House Charity Raises £2900 for Teenage Cancer Trust
This article was submitted by outgoing Elgar House Captain Will Osborne
Bournemouth School has an excellent record of supporting charities. Each of the five Houses is allotted a week every year to organise events and raise money to support a variety of different causes.
On Wednesday 26th in the Assembly Hall, Elgar and Darwin Houses witnessed the handover of a cheque of £2900 in aid of Teenage Cancer trust to old boy Ben Cull. Ben was a member of Elgar House from 2010-2015 before signing a contract with Southampton Football Club. Soon after, however, he was diagnosed with cancer in his knee, and has since undergone an intense programme of chemotherapy. Both Houses therefore thought it appropriate to support Teenage Cancer Trust for their respective charity weeks as, through Ben, it has a very real connection to the school.
Three weeks before our House charity week was set to commence, Mr. Cook mentioned that I had to come up with a money making idea of unparalleled genius for a charity as yet unchosen – typical Cook.
In light of the unfortunate fact that Ben, our friend and old form member, was going through chemo for a rare cancer in his knee, and for the support that the trust provides, Teenage Cancer Trust was always going to be the right decision for our chosen charity. Deciding on the events to host was, however, a lot trickier. A teachers’ quiz show, a football tournament and various other ideas sprung up in discussions between the prefects, and eventually we devised a plan of five events for the week: the classic cake sale, an even more classic raffle, a daily tuck shop run by Maximilian Miramon in 9E, a daily gaming challenge and, finally, selling Elgar form photos.
As someone who likes to throw themselves into the deep end, I don’t think that I had realised organising such a packed week, from coordinating the prefects to gathering prizes, would be so difficult. Thankfully, it all went swimmingly.
I’d also like to recognise the extreme generosity of some local businesses and school parents in preparation for the charity: Snowtrax, Farmer Palmers, barber shops, a florist, several driving instructors and even a roller disco all gave prizes for the raffle.
The form photos were especially successful, raising around £900 in a truly vast sum of shrapnel, some of which went on to fund an impressive arsenal of Easter eggs to supplement the raffle prizes. In fact, we ran out of raffle tickets to sell; a charity week first from my experience! The students exhibited the same generosity during the mass exodus to the Old Gym for the cake sale. A lesson to charity reps and fundraisers: never underestimate the power of a cake sale.
The idea to do form photos was a stroke of genius.

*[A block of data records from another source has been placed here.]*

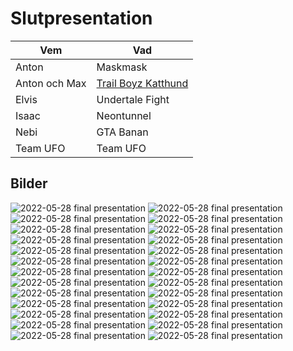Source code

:# Slutpresentation

Vem          |Vad
-------------|---------------
Anton        |Maskmask
Anton och Max|[Trail Boyz Katthund](anton_och_max/README.md)
Elvis        |Undertale Fight
Isaac        |Neontunnel
Nebi         |GTA Banan
Team UFO     |Team UFO

## Bilder

![2022-05-28 final presentation](IMG_7172.JPEG)
![2022-05-28 final presentation](IMG_7173.JPEG)
![2022-05-28 final presentation](IMG_7174.JPEG)
![2022-05-28 final presentation](IMG_7175.JPEG)
![2022-05-28 final presentation](IMG_7177.JPEG)
![2022-05-28 final presentation](IMG_7179.JPEG)
![2022-05-28 final presentation](IMG_7180.JPEG)
![2022-05-28 final presentation](IMG_7182.JPEG)
![2022-05-28 final presentation](IMG_7183.JPEG)
![2022-05-28 final presentation](IMG_7184.JPEG)
![2022-05-28 final presentation](IMG_7185.JPEG)
![2022-05-28 final presentation](IMG_7186.JPEG)
![2022-05-28 final presentation](IMG_7187.JPEG)
![2022-05-28 final presentation](IMG_7188.JPEG)
![2022-05-28 final presentation](IMG_7189.JPEG)
![2022-05-28 final presentation](IMG_7190.JPEG)
![2022-05-28 final presentation](IMG_7191.JPEG)
![2022-05-28 final presentation](IMG_7193.JPEG)
![2022-05-28 final presentation](IMG_7196.JPEG)
![2022-05-28 final presentation](IMG_7197.JPEG)
![2022-05-28 final presentation](IMG_7198.JPEG)
![2022-05-28 final presentation](IMG_7199.JPEG)
![2022-05-28 final presentation](IMG_7202.JPEG)
![2022-05-28 final presentation](IMG_7203.JPEG)
![2022-05-28 final presentation](IMG_7206.JPEG)
![2022-05-28 final presentation](IMG_7207.JPEG)
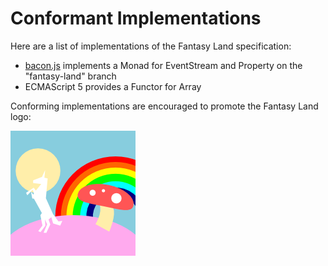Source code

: # Conformant Implementations

Here are a list of implementations of the Fantasy Land specification:

* [bacon.js](https://github.com/raimohanska/bacon.js) implements a
  Monad for EventStream and Property on the "fantasy-land" branch
* ECMAScript 5 provides a Functor for Array

Conforming implementations are encouraged to promote the Fantasy Land logo:

![](logo.png)
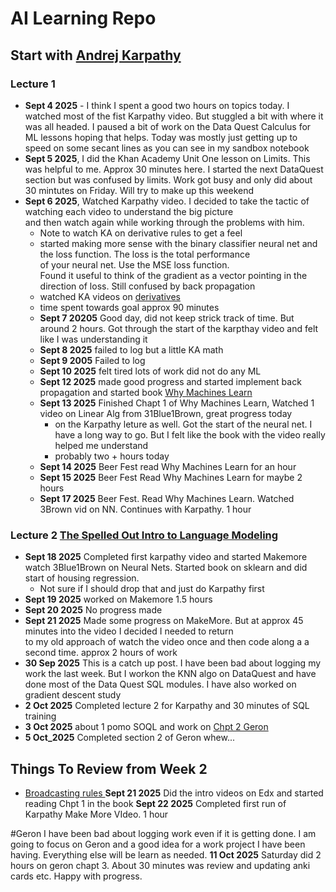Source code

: # AI Learning Repo

## Start with [Andrej Karpathy](https://karpathy.ai/zero-to-hero.html)


### Lecture 1
- __Sept 4 2025__ - I think I spent a good two hours on topics today. I watched most of the fist Karpathy video. But stuggled a bit with where it was all headed.  I paused a bit of work on the Data Quest Calculus for ML lessons hoping that helps. Today was mostly just getting up to speed on some secant lines as you can see in my sandbox notebook
- __Sept 5 2025__, I did the Khan Academy Unit One lesson on Limits. This was helpful to me. Approx 30 minutes here. I started the next DataQuest section but was confused by limits. Work got busy and only did about 30 mintutes on Friday. Will try to make up this weekend
- __Sept 6 2025__, Watched Karpathy video. I decided to take the tactic of watching each video to understand the big picture  
and then watch again while working through the problems with him.
  - Note to watch KA on derivative rules to get a feel
  - started making more sense with the binary classifier neural net and the loss function.  The loss is the total performance  
  of your neural net. Use the MSE loss function.  
  Found it useful to think of the gradient as a vector pointing in the direction of loss. Still confused by back propagation  
  - watched KA videos on [derivatives](https://www.khanacademy.org/math/ap-calculus-ab/ab-differentiation-1-new/ab-2-2/v/alternate-form-of-the-derivative)
  - time spent towards goal approx 90 minutes
  - __Sept 7 20205__ Good day, did not keep strick track of time. But around 2 hours. Got through the start of the karpthay video and felt like I was understanding it
  - __Sept 8 2025__ failed to log but a little KA math
  - __Sept 9 2005__ Failed to log
  - __Sept 10 2025__  felt tired lots of work did not do any ML
  - __Sept 12 2025__ made good progress and started implement back propagation and started book [Why Machines Learn](https://www.amazon.com/dp/0593185749?psc=1&smid=ATVPDKIKX0DER&ref_=chk_typ_imgToDp)  
  - __Sept 13 2025__ Finished Chapt 1 of Why Machines Learn, Watched 1 video on Linear Alg from 31Blue1Brown, great progress today  
    - on the Karpathy leture as well. Got the start of the neural net. I have a long way to go. But I felt like the book with the video really helped me understand
    - probably two + hours today 
  - __Sept 14 2025__ Beer Fest read Why Machines Learn for an hour
  - __Sept 15 2025__ Beer Fest Read Why Machines Learn for maybe 2 hours
  - __Sept 17 2025__ Beer Fest. Read Why Machines Learn. Watched 3Brown vid on NN. Continues with Karpathy. 1 hour

### Lecture 2 [The Spelled Out Intro to Language Modeling](https://www.youtube.com/watch?v=PaCmpygFfXo&list=PLAqhIrjkxbuWI23v9cThsA9GvCAUhRvKZ&index=2&t=12s)  
  - __Sept 18 2025__ Completed first karpathy video and started Makemore watch 3Blue1Brown on Neural Nets. Started book on sklearn and did start of housing regression.  
    - Not sure if I should drop that and just do Karpathy first 
  - __Sept 19 2025__ worked on Makemore 1.5 hours
  - __Sept 20 2025__ No progress made
  - __Sept 21 2025__ Made some progress on MakeMore. But at approx 45 minutes into the video I decided I needed to return  
     to my old approach of watch the video once and then code along a a second time. approx 2 hours of work 
  - __30 Sep 2025__ This is a catch up post. I have been bad about logging my work the last week. But I workon the KNN algo on DataQuest and have done most of the Data Quest SQL modules. I have also worked on gradient descent study 
  - __2 Oct 2025__ Completed lecture 2  for Karpathy and 30 minutes of SQL training 
  - __3 Oct 2025__ about 1 pomo SOQL and work on [Chpt 2 Geron]()
  - __5 Oct_2025__ Completed section 2 of Geron whew... 
## Things To Review from Week 2
* [Broadcasting rules ](https://docs.pytorch.org/docs/stable/notes/broadcasting.html)
__Sept 21 2025__ Did the intro videos on Edx and started reading Chpt 1 in the book
__Sept 22 2025__ Completed first run of Karpathy Make More VIdeo. 1 hour

#Geron
I  have been bad about logging work even if it is getting done. I am going to focus on Geron and a good idea for a work project I have been having. Everything else will be learn as needed. 
__11 Oct 2025__ Saturday did 2 hours on geron chapt 3. About 30 minutes was review and updating anki cards etc. Happy with progress. 


    








         
  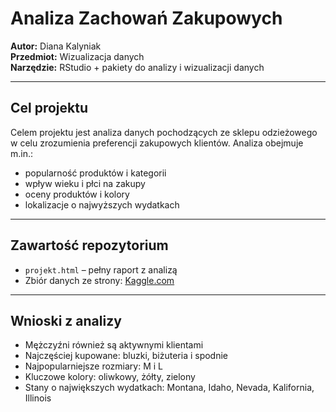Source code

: # Analiza Zachowań Zakupowych

**Autor:** Diana Kalyniak  
**Przedmiot:** Wizualizacja danych  
**Narzędzie:** RStudio + pakiety do analizy i wizualizacji danych

---

## Cel projektu
Celem projektu jest analiza danych pochodzących ze sklepu odzieżowego w celu zrozumienia preferencji zakupowych klientów. Analiza obejmuje m.in.:

- popularność produktów i kategorii
- wpływ wieku i płci na zakupy
- oceny produktów i kolory
- lokalizacje o najwyższych wydatkach

---

## Zawartość repozytorium

- `projekt.html` – pełny raport z analizą
- Zbiór danych ze strony: [Kaggle.com](https://www.kaggle.com)

---

## Wnioski z analizy

- Mężczyźni również są aktywnymi klientami
- Najczęściej kupowane: bluzki, biżuteria i spodnie
- Najpopularniejsze rozmiary: M i L
- Kluczowe kolory: oliwkowy, żółty, zielony
- Stany o największych wydatkach: Montana, Idaho, Nevada, Kalifornia, Illinois

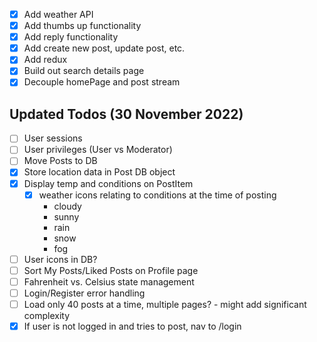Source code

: -   [x] Add weather API
-   [x] Add thumbs up functionality
-   [x] Add reply functionality
-   [x] Add create new post, update post, etc.
-   [x] Add redux
-   [x] Build out search details page
-   [x] Decouple homePage and post stream

## Updated Todos (30 November 2022)

-   [ ] User sessions
-   [ ] User privileges (User vs Moderator)
-   [ ] Move Posts to DB
-   [x] Store location data in Post DB object
-   [x] Display temp and conditions on PostItem
    -   [x] weather icons relating to conditions at the time of posting
        -   cloudy
        -   sunny
        -   rain
        -   snow
        -   fog
-   [ ] User icons in DB?
-   [ ] Sort My Posts/Liked Posts on Profile page
-   [ ] Fahrenheit vs. Celsius state management
-   [ ] Login/Register error handling
-   [ ] Load only 40 posts at a time, multiple pages? - might add significant complexity
-   [x] If user is not logged in and tries to post, nav to /login
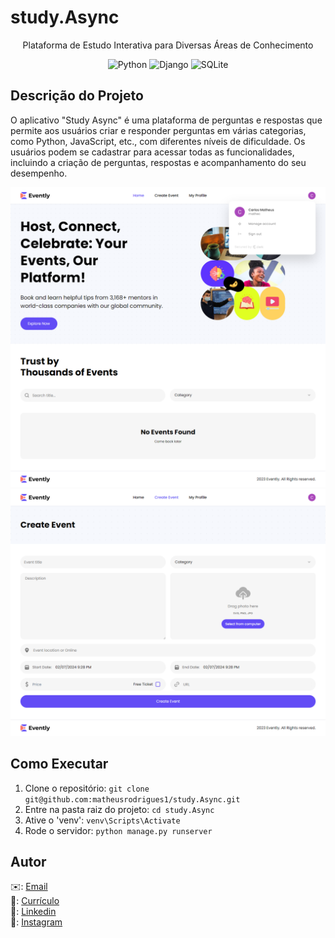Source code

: # study.Async

<p align="center">
  Plataforma de Estudo Interativa para Diversas Áreas de Conhecimento
</p>

<p align="center">
  <img alt="Python" src="https://img.shields.io/badge/Python-3.12-blue" />
  <img alt="Django" src="https://img.shields.io/badge/Django-5.0.2-yellow" />
  <img alt="SQLite" src="https://img.shields.io/badge/SQLite-3.45.1-pink" />
</p>

## Descrição do Projeto


O aplicativo "Study Async" é uma plataforma de perguntas e respostas que permite aos usuários criar e responder perguntas em várias categorias, como Python, JavaScript, etc., com diferentes níveis de dificuldade. Os usuários podem se cadastrar para acessar todas as funcionalidades, incluindo a criação de perguntas, respostas e acompanhamento do seu desempenho.


![App web](./public/assets/images/01.png)
![App web](./public/assets/images/02.png)

## Como Executar

1. Clone o repositório: `git clone git@github.com:matheusrodrigues1/study.Async.git`
2. Entre na pasta raiz do projeto: `cd study.Async`
3. Ative o 'venv': `venv\Scripts\Activate`
4. Rode o servidor: `python manage.py runserver`

## Autor

✉️: [Email](carlostech873@gmail.com)</br>
📄: [Currículo](https://drive.google.com/file/d/1Jfn9RAqFR3YaQbL8j_lJA0z8HHlLI3Xq/view?pli=1)</br>
💼: [Linkedin](https://www.linkedin.com/in/matheus-rodrigues-1a1899231/)</br>
📸: [Instagram](https://www.instagram.com/math.eusrrodrigues/)
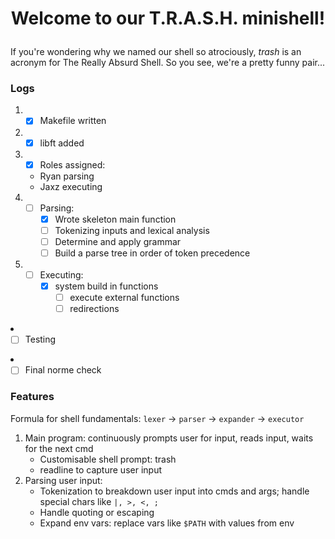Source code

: # <p align='center'>Welcome to our T.R.A.S.H. minishell!</p>

If you're wondering why we named our shell so atrociously, <i>trash</i> is an acronym for The Really Absurd Shell. So you see, we're a pretty funny pair...

### Logs
1. - [x] Makefile written
2. - [x] libft added
3. - [x] Roles assigned: 
	<ul>
		<li>Ryan parsing</li>
		<li>Jaxz executing</li>
	</ul>
4. - [ ] Parsing:
		- [x] Wrote skeleton main function
  		- [ ] Tokenizing inputs and lexical analysis
		- [ ] Determine and apply grammar
		- [ ] Build a parse tree in order of token precedence
5. - [ ] Executing:
   		- [x] system build in functions
     		- [ ] execute external functions
       		- [ ] redirections 
         	<ol>
	  	</ol>
6. - [ ] Testing
7. - [ ] Final norme check

### Features
Formula for shell fundamentals: <code>lexer</code> -> <code>parser</code> -> <code>expander</code> -> <code>executor</code>
<ol>
	<li>Main program: continuously prompts user for input, reads input, waits for the next cmd
		<ul>
			<li>Customisable shell prompt: trash</li>
			<li>readline to capture user input</li>
		</ul>
	</li>
	<li>Parsing user input:
		<ul>
			<li>Tokenization to breakdown user input into cmds and args; handle special chars like <code>|, >, <, ;</code></li>
			<li>Handle quoting or escaping</li>
			<li>Expand env vars: replace vars like <code>$PATH</code> with values from env</li>
		</ul>
	</li>
</ol>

It employed the services of some talented student photographers and the specialist printer Paul Williams. Max’s tuck shop was a favourite as ever, catering to a crowd of voracious regulars all week. The only failure was the gaming challenge, which, due to the ol’ ‘slight technical hitch’, had to be abandoned. With the plethora of events going on around the school, though, I don’t really think anyone really cared.
The photos and raffle prizes were distributed and the money was counted. The prefect team had more than proved their worth with their outstanding diligence and selfless hard work. Elgar House raised a total of £1600 for the Teenage Cancer Trust. Combine that with Darwin’s sum of £1300 from their disco and raffle, raised during their charity week led by Finn Graham, and we had a healthy cheque to return to the man who got us all raising the money in the first place.
Ben and his dad, Simon, were welcomed warmly by all who had known them in Ben’s Bournemouth School years. It was incredibly gratifying to be able to hand over a cheque that meant so much to them and the charity they are linked with. We aren’t sure exactly what the money will be spent on but it will most likely be used to build a new specialist cancer unit in the UK where teenage cancer sufferers can not only be treated, but can socialise and relax with family and friends. What we do know now is that our school has done something to be proud of and that we have contributed to the means to improve the lives of so many and make their hellish situations just that much more bearable.
I hope Ben picks up where he left off at Southampton and I wish him all the very best for the future.